- Document passage:
[start]
When the waters get bloody and they’re red, it’s time to move on to bluer oceans.
—Chris Bustamente, President of Rio Salado College
I spent yesterday at Framing the Future of Higher Ed, a conference that consisted of working policy groups, faculty, and business leaders trying to wrestle with how Texas is going to realize Governor Perry’s call for a $10,000 bachelor’s degree in the state of Texas. It is a topic of particular interest to me (and perhaps Virginia more broadly) given state Senator Bryce E. Reeves—whom DTLT sat down with recently—had this initiative on his radar. Doing more with less is a pretty popular sentiment amongst politicians when it comes to higher ed currently, and there seems to be a general consensus that funding for higher ed is not coming back—still a hard pill for me to swallow.
I was invited to engage in a dialogue with Sally Johnstone of Western Governor’s University, moderated by Katie Mangan of the Chronicle of Higher Education, about the changing role of faculty in relationship to the 21st Century given the rapidly changing technology landscape. While I play a professor on television, it’s interesting that a liminal figure like me that stands between teaching and technology should find himself defending such fiscally and politically outdated notions as full-time tenure-track faculty, greater faculty governance, academic freedom, labor organization, and increased funding to subsidize education locally and nationally. Despite my arcane ideas, I really want to be relevant.
That said, I don’t say all this without recognizing that erosion of tenure-track jobs, state/federal funding, and academic freedom has as much to do with decades of faculty being sitting idly by while the growing underclass of adjunct labor made that privilege possible. The intense struggle around questions of labor (increased pay, fair treatment to adjuncts, increased governance, etc.) between administration and tenure-track faculty that needed to happen in higher ed never materialized on a national scale. The erosion that’s been happening over the last thirty years is far from an offhanded conspiracy on my part, by this point it’s a fairly well established fact our current reality is the result of a long, slow era of political neglect.
Sally Johnstone is a pragmatist, and she’s genuinely outraged about the state of adjunct labor in higher ed. And to her credit she’s working hard to make sure Western Governors University does not become and adjunct mill. Their competency-based accreditation program allows them to hire a certain amount of full-time faculty and many more full-time (with benefits) positions for an emerging class of faculty that are moderately compensated, work 12-month contracts, and don’t have tenure. These instructors, or tutors as Western Governors calls them, also have little to no pwoer in terms of faculty governance.
As much as I might decry the deprofessionalization of the faculty, Western Governors University is at least doing something for the underclass of highly educated instructors than most other colleges and university. They’re also providing opportunities for students to move more quickly through college at a relatively affordable price (though not a $10,000 Bachelors, they’re cheaper than most public and private 4-year universities).
[end]
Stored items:
[start]
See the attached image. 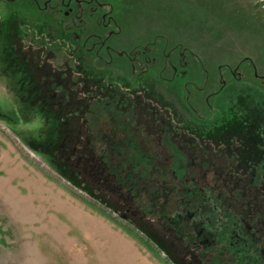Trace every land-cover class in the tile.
<instances>
[{"label":"rangeland","instance_id":"rangeland-1","mask_svg":"<svg viewBox=\"0 0 264 264\" xmlns=\"http://www.w3.org/2000/svg\"><path fill=\"white\" fill-rule=\"evenodd\" d=\"M39 2L43 6V0ZM99 2L120 28L110 38L115 44L145 45L157 37L158 46H168L166 51L176 47L172 54L178 56L181 51L189 61L196 62L195 57L202 60L204 72L216 78L212 89L219 86L220 66L226 72L228 65L235 67L242 61L239 70L248 74V79L230 80L221 97L234 94L229 98L235 100L244 94L264 109V82L257 79L258 74L264 77V0ZM55 19L50 9L41 12L29 0H0V264L180 263L181 252L171 248L169 234L161 224L141 217L109 183L95 184L91 179L95 171L84 161L73 167L75 162L67 154L54 152L57 144L60 148L61 140L58 134L62 124L57 118L65 116L69 121L63 124L66 128L78 124L70 109H83L82 102L72 100L68 109L64 104L54 105L56 97L48 90L52 79L44 69L32 71L37 81L39 74L45 72L46 90L41 86L43 94L30 97L20 71L10 67L11 39L7 31L17 21L22 33H28L35 41L54 48L74 49L76 56L86 55L79 40L72 38L69 29L61 30ZM74 22V18L65 16L62 24ZM65 57V53L61 55V59ZM162 61L159 62L163 65ZM193 67L189 69L200 72L197 65ZM154 68L157 69L153 66L151 71L134 77L129 87L125 86L129 82L126 78L107 75L104 84L124 87L126 93H108L101 101H94L87 117L91 147L103 156L117 182L136 196L133 199L142 200L150 211L149 217L156 218L161 214L146 196L158 176L153 174L152 161L146 155L150 144L146 140L138 144L134 107L124 106V100L126 96L136 97V90L130 92L127 88L143 84L189 117V112H184L187 107L181 82L190 75L189 70L180 68L174 81L162 82ZM73 130L70 136L75 131L82 135L87 132L86 127ZM75 170H80L79 175Z\"/></svg>","mask_w":264,"mask_h":264},{"label":"flooded vegetation","instance_id":"flooded-vegetation-1","mask_svg":"<svg viewBox=\"0 0 264 264\" xmlns=\"http://www.w3.org/2000/svg\"><path fill=\"white\" fill-rule=\"evenodd\" d=\"M29 1L41 12L50 9L57 26L69 29L86 55L76 56L74 49L35 41L28 33H22L17 21L7 31L11 39L10 67L20 71L21 82L30 96L43 94L40 87L45 89V72L48 73L52 79L48 90L56 97L54 105H63L67 97L77 104L82 102L83 109H75V117L80 124L84 118L83 127L89 129L87 114L94 101H101L108 93H126L124 87L104 84L107 75L126 78L129 82L125 86L129 87L134 77L151 71L153 66L162 82L174 81L180 68L189 70L190 77L181 82L187 107L184 112H189V117L143 84L127 88L130 92L136 90V97L126 96L124 100V106L134 107L138 144L144 140L150 144L146 155L152 161L153 174L158 176L146 196L161 215L149 217L150 211L142 200L133 199L136 196L124 189L109 170L94 174L92 179L97 183L105 180L141 217L161 224L169 234L171 248L181 252L177 264H264V109L244 94L245 98L235 100L229 98L234 94L221 97L230 80L248 79V74L239 70L242 61L235 67L228 65L226 72L220 66L219 86L212 89L216 78L204 72L206 67L198 57L193 62L181 51L174 55L172 50L176 47L166 51L168 46H158V39L145 45L115 44L110 38L120 28L110 11H103L105 5L99 0H43V6L40 0ZM65 16L75 22L63 25ZM64 53L66 57L61 59ZM194 64L200 72L189 69ZM40 69L45 72L39 74L37 81L32 70ZM200 73L203 77L198 76ZM263 78L257 75L258 81L264 82ZM82 140L83 136H77L79 143Z\"/></svg>","mask_w":264,"mask_h":264},{"label":"trees","instance_id":"trees-1","mask_svg":"<svg viewBox=\"0 0 264 264\" xmlns=\"http://www.w3.org/2000/svg\"><path fill=\"white\" fill-rule=\"evenodd\" d=\"M44 98L45 97H43V99ZM38 99L40 101L41 98H38ZM45 99L49 100L50 97L49 98L47 97ZM63 104L66 105V108L68 109V107H70L68 105V104H70V98L67 97V100H64ZM71 108H72V106H71ZM53 109L55 110V108H53ZM70 111H71V113H73V117H74L75 113H76L75 109L72 108V109H70ZM50 113H52V112H50ZM57 119H58V122H60L62 124V126H60L61 130H59V134H58V136L60 135L61 140H60V144H59L60 148H58V144H57L56 149L54 148L55 149L54 152L59 153L60 155L67 154V156L71 160V162H72V160H74V162H75V163H72L73 167L76 166L75 164H80L79 162L84 161L83 164L89 165L93 168L92 170L95 171L94 172L95 175H102L101 172L107 173L109 168H108V165L105 162L103 156H101L100 154H97V153L96 154L93 153V151H92L93 148L91 147L90 143L88 142V140H89V129L86 127L87 132L85 135H82L78 131H75L74 134L70 136V134H72V132L74 131L73 129L83 128L84 118H82L83 123L81 122V124L78 123V124L74 125L73 127L71 125H68L70 127H67V128H70V130L63 126V124H65V125L69 124V121L66 120L65 116L61 115ZM63 130H65V132H63ZM79 135L84 137V140H82L80 143L77 141V136L79 137ZM69 136H70V140H68L66 142V139H69ZM66 143H68L69 145L72 143L74 145L73 146H67ZM79 171L80 170H75V172L78 175H79V173H78ZM95 175H92V177ZM92 177H91V179H92ZM93 182L95 184H101L102 186L105 185V183H107L105 180L102 183H97L96 181H93Z\"/></svg>","mask_w":264,"mask_h":264},{"label":"water","instance_id":"water-1","mask_svg":"<svg viewBox=\"0 0 264 264\" xmlns=\"http://www.w3.org/2000/svg\"><path fill=\"white\" fill-rule=\"evenodd\" d=\"M158 38L156 37L154 40H157Z\"/></svg>","mask_w":264,"mask_h":264}]
</instances>
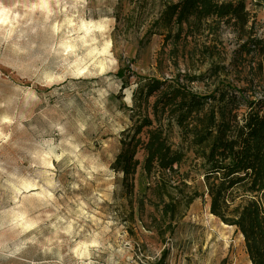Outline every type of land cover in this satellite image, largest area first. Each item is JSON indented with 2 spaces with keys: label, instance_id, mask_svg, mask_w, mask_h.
Listing matches in <instances>:
<instances>
[{
  "label": "rangeland",
  "instance_id": "1",
  "mask_svg": "<svg viewBox=\"0 0 264 264\" xmlns=\"http://www.w3.org/2000/svg\"><path fill=\"white\" fill-rule=\"evenodd\" d=\"M180 1L0 0V264H252L192 154L149 177L138 152L131 181L115 165L138 118L154 120L138 77L264 102V4L242 0L240 31L165 19Z\"/></svg>",
  "mask_w": 264,
  "mask_h": 264
},
{
  "label": "trees",
  "instance_id": "2",
  "mask_svg": "<svg viewBox=\"0 0 264 264\" xmlns=\"http://www.w3.org/2000/svg\"><path fill=\"white\" fill-rule=\"evenodd\" d=\"M164 17L178 26L217 20L240 31L249 22L242 0H182L169 6ZM261 46L252 41L248 51ZM134 99L154 100V120L138 118L127 135L115 162L124 180L136 175L138 152L144 154L149 177L174 172L192 154L202 171L210 213L241 233L252 264H264V102H250L227 85L201 95L179 81L147 77L137 78ZM162 119L176 124L183 147L174 146L160 126Z\"/></svg>",
  "mask_w": 264,
  "mask_h": 264
}]
</instances>
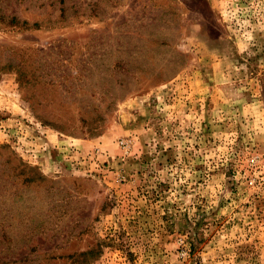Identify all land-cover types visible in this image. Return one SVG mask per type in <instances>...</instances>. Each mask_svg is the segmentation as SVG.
<instances>
[{"label": "rangeland", "instance_id": "rangeland-1", "mask_svg": "<svg viewBox=\"0 0 264 264\" xmlns=\"http://www.w3.org/2000/svg\"><path fill=\"white\" fill-rule=\"evenodd\" d=\"M0 249L264 264V0H0Z\"/></svg>", "mask_w": 264, "mask_h": 264}, {"label": "trees", "instance_id": "trees-1", "mask_svg": "<svg viewBox=\"0 0 264 264\" xmlns=\"http://www.w3.org/2000/svg\"><path fill=\"white\" fill-rule=\"evenodd\" d=\"M5 241L9 242L11 240H9V238L6 237ZM2 249H0V264H15L16 263L15 259L14 260L9 259L11 256V253L6 252V251H5V253H3ZM8 249H11V247H9ZM29 260H31V259L28 257V255L22 254V257L17 261L25 263L26 261H29Z\"/></svg>", "mask_w": 264, "mask_h": 264}]
</instances>
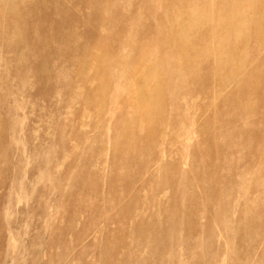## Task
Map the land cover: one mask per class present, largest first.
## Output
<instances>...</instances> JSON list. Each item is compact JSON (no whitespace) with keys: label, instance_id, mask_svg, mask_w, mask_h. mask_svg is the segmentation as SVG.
Here are the masks:
<instances>
[{"label":"rangeland","instance_id":"1","mask_svg":"<svg viewBox=\"0 0 264 264\" xmlns=\"http://www.w3.org/2000/svg\"><path fill=\"white\" fill-rule=\"evenodd\" d=\"M0 264H264V0H0Z\"/></svg>","mask_w":264,"mask_h":264},{"label":"bare ground","instance_id":"2","mask_svg":"<svg viewBox=\"0 0 264 264\" xmlns=\"http://www.w3.org/2000/svg\"><path fill=\"white\" fill-rule=\"evenodd\" d=\"M182 61V60H181ZM167 75V74H166ZM193 77V76H192ZM146 101V97L144 96H140L139 99L135 102V105L137 107V109H141V107L144 106Z\"/></svg>","mask_w":264,"mask_h":264}]
</instances>
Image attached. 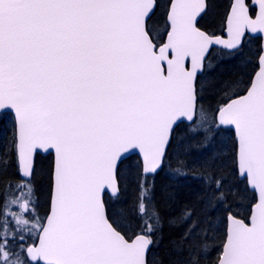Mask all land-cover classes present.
<instances>
[{"label": "snow or ice", "instance_id": "1", "mask_svg": "<svg viewBox=\"0 0 264 264\" xmlns=\"http://www.w3.org/2000/svg\"><path fill=\"white\" fill-rule=\"evenodd\" d=\"M159 8L0 0V110L13 113L0 133V264H264V43L221 84L215 108L197 87L210 46L239 52L264 34V0H228L223 36L200 24L207 0H166L157 17ZM226 130L230 154L189 159L193 139L208 148ZM41 151L53 156L44 213L33 182ZM130 152L140 157L135 198L119 219L105 196H119ZM166 165L202 182L195 202L167 216L155 183ZM165 225L182 231L161 254Z\"/></svg>", "mask_w": 264, "mask_h": 264}, {"label": "trees", "instance_id": "2", "mask_svg": "<svg viewBox=\"0 0 264 264\" xmlns=\"http://www.w3.org/2000/svg\"><path fill=\"white\" fill-rule=\"evenodd\" d=\"M165 2L166 0H161V8L157 10V17L162 15L164 11L163 4ZM227 5L228 0H208V10L205 18L200 20L201 26L209 31H215L216 34L222 33L224 13ZM248 44L249 47H247ZM259 47V38L246 37L244 47L240 50L241 52L244 51V56H237L235 55L237 52H230L220 48H214L211 51L205 62V72L208 70L209 63H211L209 68L211 73L205 80L203 79V74L197 81V87L201 90V95L203 97L200 103L203 104L205 109L215 108L220 99L221 84L224 81L235 77L240 70V65L247 62V56L251 57L250 61L254 63ZM230 54L232 55L230 56ZM251 66V64L248 65L249 68ZM11 126V120L9 122V119L6 116L0 117V133L11 128ZM186 126L187 125L183 123L176 129L172 146L169 149L170 158L172 157L171 152H174V150L179 147V137ZM232 136L233 133L230 130L221 131L217 140L208 148H203L199 145L196 139H193L189 159L200 161L207 157L210 152L218 151L225 146L230 154L232 148ZM187 143L188 142L185 141V146H187ZM136 161H138V156L133 155L123 161L120 165V194L114 198L109 196L105 198L108 202V210L111 215L115 216L113 209L116 211V208L121 211L122 218L132 211V205L135 198V184L132 176H123L121 172L129 163L134 165L136 164ZM51 167L52 156L50 154L46 156H37L33 182L37 189V196L39 197V209L43 213L47 210L48 206ZM133 167L135 168V165ZM196 175V170L190 169L189 174L186 176H172L169 174L168 165H166L165 168L155 177L156 199L158 201V206L161 208L165 216L171 214L176 208L184 203H193L196 201L202 187V182L196 178ZM229 179L232 180V177H229ZM243 187L244 184L241 183L240 188L243 189ZM162 191H166L169 194L168 197L163 196ZM236 203L241 205L238 208L240 212L243 213L246 211V200L238 198ZM235 206L236 205H234V207ZM222 215V211L218 210L217 218L219 219ZM181 231L182 229L179 227L169 228L165 225L160 248L154 249L153 251L162 254L166 248L170 247L169 242L179 237ZM222 232L223 228L221 226L220 232L217 235L222 236ZM212 243L218 244L219 239L210 242V244ZM215 254V252L212 253L213 256Z\"/></svg>", "mask_w": 264, "mask_h": 264}, {"label": "rangeland", "instance_id": "3", "mask_svg": "<svg viewBox=\"0 0 264 264\" xmlns=\"http://www.w3.org/2000/svg\"><path fill=\"white\" fill-rule=\"evenodd\" d=\"M247 47H249V44L247 45ZM244 51L243 52H241V51H239V52H237L235 55H237V56H244ZM217 54V53H216ZM234 54V53H233ZM232 54H230V56H231ZM247 58V61H250V59H251V57H246ZM210 65H211V63H209V67L207 68L208 70H206V72L204 73V75H203V79L205 80L209 75H210V73H211V71H210ZM212 68V67H211ZM212 70H213V68H212ZM175 151V150H174ZM172 153V156L174 155V152H171ZM135 165V164H134ZM134 165H132L131 163H129L128 165H127V167H125L124 169H122V175L123 176H132V178H133V174H134V172H135V168L133 167ZM113 206V205H112ZM39 211H40V209H39ZM113 211H114V213H115V216L117 217V218H119V219H123L122 217H121V211H119L117 208H116V211H115V209H113ZM41 213H43L42 211H40Z\"/></svg>", "mask_w": 264, "mask_h": 264}, {"label": "water", "instance_id": "4", "mask_svg": "<svg viewBox=\"0 0 264 264\" xmlns=\"http://www.w3.org/2000/svg\"><path fill=\"white\" fill-rule=\"evenodd\" d=\"M216 35H221V36H223L224 33H223V34H216ZM249 36H251V37H259L260 40H261V44L264 43V34H250ZM213 47H221V48H223V46H215V45H213V46H210V51H211V49H212ZM203 71H204V68H203V70H202L200 73H198V76L201 75V74L203 73ZM197 79H198V77H197ZM3 112H4V111L0 110V113H3ZM9 113H11V114L13 115L12 112H9ZM47 154H49V153H46V152L41 151L39 154H37V156H38V155L45 156V155H47ZM134 154H136V153H135V152H130V153L127 155L126 158H128V157H130L131 155H134ZM136 155L139 157L138 154H136ZM37 156L35 157V162H36V158H37ZM52 158H53V156H52ZM126 158H125V159H126ZM139 158H140V157H139ZM125 159H124V160H125ZM108 195H109V196H112V195H110V194H108ZM112 197H113V196H112Z\"/></svg>", "mask_w": 264, "mask_h": 264}, {"label": "flooded vegetation", "instance_id": "5", "mask_svg": "<svg viewBox=\"0 0 264 264\" xmlns=\"http://www.w3.org/2000/svg\"><path fill=\"white\" fill-rule=\"evenodd\" d=\"M207 4H208V0H207ZM208 10V9H207ZM207 13V12H206ZM206 13L204 14V16H203V18H205V16H206ZM202 18V19H203ZM201 19V20H202ZM3 115H5L8 119H9V122H10V120L13 122V117L10 115V114H8V113H1L0 114V117H5V116H3ZM49 193H50V191H49ZM48 204H49V200H48Z\"/></svg>", "mask_w": 264, "mask_h": 264}]
</instances>
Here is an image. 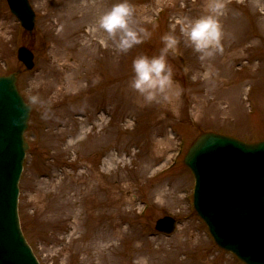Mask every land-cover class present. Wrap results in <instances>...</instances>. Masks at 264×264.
Here are the masks:
<instances>
[{"label":"rangeland","instance_id":"1","mask_svg":"<svg viewBox=\"0 0 264 264\" xmlns=\"http://www.w3.org/2000/svg\"><path fill=\"white\" fill-rule=\"evenodd\" d=\"M30 1L33 32L0 0V75L20 71L32 106L18 202L40 263L243 264L196 214L183 160L206 132L264 141V0H225L223 50L203 60L180 21L201 15L205 0H132L150 35L125 53L94 27L117 0ZM170 31L180 95L148 103L130 87L132 62L159 55ZM21 46L33 51V70L19 61ZM167 215L178 221L171 236L155 230Z\"/></svg>","mask_w":264,"mask_h":264},{"label":"water","instance_id":"2","mask_svg":"<svg viewBox=\"0 0 264 264\" xmlns=\"http://www.w3.org/2000/svg\"><path fill=\"white\" fill-rule=\"evenodd\" d=\"M27 30L35 26L28 0H8ZM18 58L31 70L33 52ZM20 72L0 76V264H39L21 233L19 180L29 145L24 140L31 108L17 86ZM185 164L196 179L194 206L220 247L246 264H264V142L247 143L217 133L202 134ZM157 230L170 234L176 220L166 216Z\"/></svg>","mask_w":264,"mask_h":264},{"label":"clouds","instance_id":"3","mask_svg":"<svg viewBox=\"0 0 264 264\" xmlns=\"http://www.w3.org/2000/svg\"><path fill=\"white\" fill-rule=\"evenodd\" d=\"M203 7L201 15L180 21L184 42L201 54V60L223 50L224 33L220 17L224 13L226 3L225 0H205ZM136 13L137 7L132 0H117L110 9L99 15L94 27L107 33L113 39L114 47L125 53L150 35L145 28L137 26L139 21ZM174 27L172 25L173 29ZM161 39L163 47L159 55H138L132 62L130 87L148 103H170L173 95H180V90L176 88L174 70L168 61L169 53H179L180 41L172 31L165 33ZM32 100L36 102L38 97L33 96Z\"/></svg>","mask_w":264,"mask_h":264}]
</instances>
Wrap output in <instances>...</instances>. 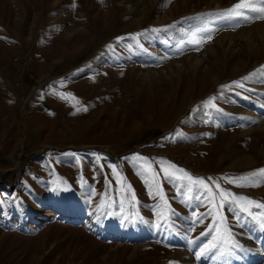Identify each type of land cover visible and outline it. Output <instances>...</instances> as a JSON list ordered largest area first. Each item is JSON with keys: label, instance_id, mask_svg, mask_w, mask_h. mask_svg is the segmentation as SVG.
<instances>
[{"label": "rangeland", "instance_id": "rangeland-1", "mask_svg": "<svg viewBox=\"0 0 264 264\" xmlns=\"http://www.w3.org/2000/svg\"><path fill=\"white\" fill-rule=\"evenodd\" d=\"M237 2L0 0V264H264V178L229 182L264 169V31L238 35L264 14Z\"/></svg>", "mask_w": 264, "mask_h": 264}, {"label": "snow or ice", "instance_id": "snow-or-ice-1", "mask_svg": "<svg viewBox=\"0 0 264 264\" xmlns=\"http://www.w3.org/2000/svg\"><path fill=\"white\" fill-rule=\"evenodd\" d=\"M248 12H256L258 14H264V0H238L237 3H235L231 8L226 10V16L228 18H237V17H246ZM264 18V17H262ZM153 31H156V29H153ZM210 38V37H209ZM191 43H196L199 44L201 41L197 39H193L190 41ZM250 77H244L245 80L249 79ZM233 83L238 84L239 86L243 87L242 84H240L239 81H234ZM208 104H212V100L210 99L208 101ZM179 171L184 172L183 169H180ZM166 177L168 178H173L172 173L166 172ZM184 177L191 182V185L202 187L208 194V199L210 202L214 204V198L216 195H218L221 198L222 204L225 203H237L238 201L240 202H246L248 205H252L255 202L250 200L247 197L244 196H234L230 193H228L226 190H221L220 185L216 184L215 187L217 189V193H213L210 185L205 182L203 178H195L191 175H189L187 172H184ZM258 177L264 178V169H259L256 172H252L249 174H246L242 177L239 178H230L229 182L230 183H239L241 185L243 184H251L253 183L254 180H256ZM211 180V178H209ZM188 191H192V187L189 186ZM237 206L241 208L242 211L249 212L251 215L250 209L247 207H244L243 204L237 203ZM256 207L264 208V204H256ZM211 210H210V213ZM213 219L216 221V227H217V232L219 233L221 231V228L223 227V217H220L217 219V216H213ZM261 227H264V223H261ZM223 231L227 233V229L224 228ZM203 235V233H202ZM230 236V233H228ZM221 236L214 237V239H220ZM229 243H234L233 241L229 240ZM211 247H216L215 244H212ZM209 250V246L206 245L203 249H201V253L206 252ZM201 253H198L197 255L199 256Z\"/></svg>", "mask_w": 264, "mask_h": 264}, {"label": "bare ground", "instance_id": "bare-ground-1", "mask_svg": "<svg viewBox=\"0 0 264 264\" xmlns=\"http://www.w3.org/2000/svg\"><path fill=\"white\" fill-rule=\"evenodd\" d=\"M264 25V24H263ZM263 25L262 24H256V25H254V26H250V27H247V28H244V29H242L241 31V33H239L238 35L239 36H241V37H243L244 39L246 38V40H248V39H250V35L252 36V35H254V36H256L257 35V33H260V31L262 32V31H264V30H262L263 29ZM176 33V32H175ZM226 34V33H225ZM260 34H262V33H260ZM226 35H228V36H233L231 33L230 34H226ZM172 36V35H171ZM230 36V37H231ZM175 37V36H174ZM178 37H180V34H178L177 36H176V40L178 39ZM229 37V38H230ZM175 39V38H174ZM176 40H175V42H176ZM174 41V40H173ZM175 45V44H174ZM163 46H164V44L162 43L161 44V47L163 48ZM164 48H166V47H164ZM200 61L199 60H197V61H194V62H190V63H188L189 65H188V67H189V69H192L193 71L194 70H196L199 66H200V63H199ZM154 62H152L151 64H153ZM147 73H146V76H148L149 78H151V76H150V73H152L153 72V70H147L146 71ZM147 77V78H148ZM262 127V126H261ZM246 158H243V159H239V160H237V162H238V164H240V165H244V164H247L248 163V160L246 159ZM10 171V170H9ZM9 171H3L2 169H0V185L2 184L3 186H6V185H9V184H13L14 183V177H12V175L9 173L8 174V172Z\"/></svg>", "mask_w": 264, "mask_h": 264}]
</instances>
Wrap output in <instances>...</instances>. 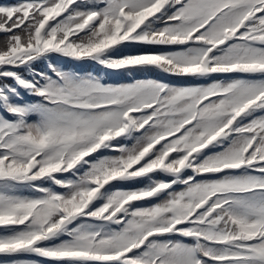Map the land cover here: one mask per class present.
I'll return each instance as SVG.
<instances>
[{
	"label": "snow or ice",
	"instance_id": "1",
	"mask_svg": "<svg viewBox=\"0 0 264 264\" xmlns=\"http://www.w3.org/2000/svg\"><path fill=\"white\" fill-rule=\"evenodd\" d=\"M0 34V264H264V0H0Z\"/></svg>",
	"mask_w": 264,
	"mask_h": 264
},
{
	"label": "rangeland",
	"instance_id": "2",
	"mask_svg": "<svg viewBox=\"0 0 264 264\" xmlns=\"http://www.w3.org/2000/svg\"><path fill=\"white\" fill-rule=\"evenodd\" d=\"M88 70H89V69H88ZM150 75H152V76H154V77L156 76L155 73L150 74ZM116 77H119V78L122 79V82H121V83H123V82H128L127 74H126V73H124V74H112V76H111V78H116ZM138 78H142V77H139V76H138ZM109 154H111V153H109ZM135 186H139V185H135ZM135 186H132V187H135Z\"/></svg>",
	"mask_w": 264,
	"mask_h": 264
},
{
	"label": "trees",
	"instance_id": "3",
	"mask_svg": "<svg viewBox=\"0 0 264 264\" xmlns=\"http://www.w3.org/2000/svg\"><path fill=\"white\" fill-rule=\"evenodd\" d=\"M4 39H5L4 35H0V42H2ZM81 67H84V68H86V69L91 70V68H92L93 66L82 65ZM9 82H10V81H9ZM105 154H109V153H105ZM132 186H135V185H131V186H128V187H132ZM138 206H143V205H138Z\"/></svg>",
	"mask_w": 264,
	"mask_h": 264
}]
</instances>
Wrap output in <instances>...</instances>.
[end]
Update the part of the higher education essay between "Sally Johnstone is" and "of faculty governance.", inclusive, so that "pragmatist" reads "realist", and give that part in full.

- Written solution:
Sally Johnstone is a realist, and she’s genuinely outraged about the state of adjunct labor in higher ed. And to her credit she’s working hard to make sure Western Governors University does not become and adjunct mill. Their competency-based accreditation program allows them to hire a certain amount of full-time faculty and many more full-time (with benefits) positions for an emerging class of faculty that are moderately compensated, work 12-month contracts, and don’t have tenure. These instructors, or tutors as Western Governors calls them, also have little to no pwoer in terms of faculty governance.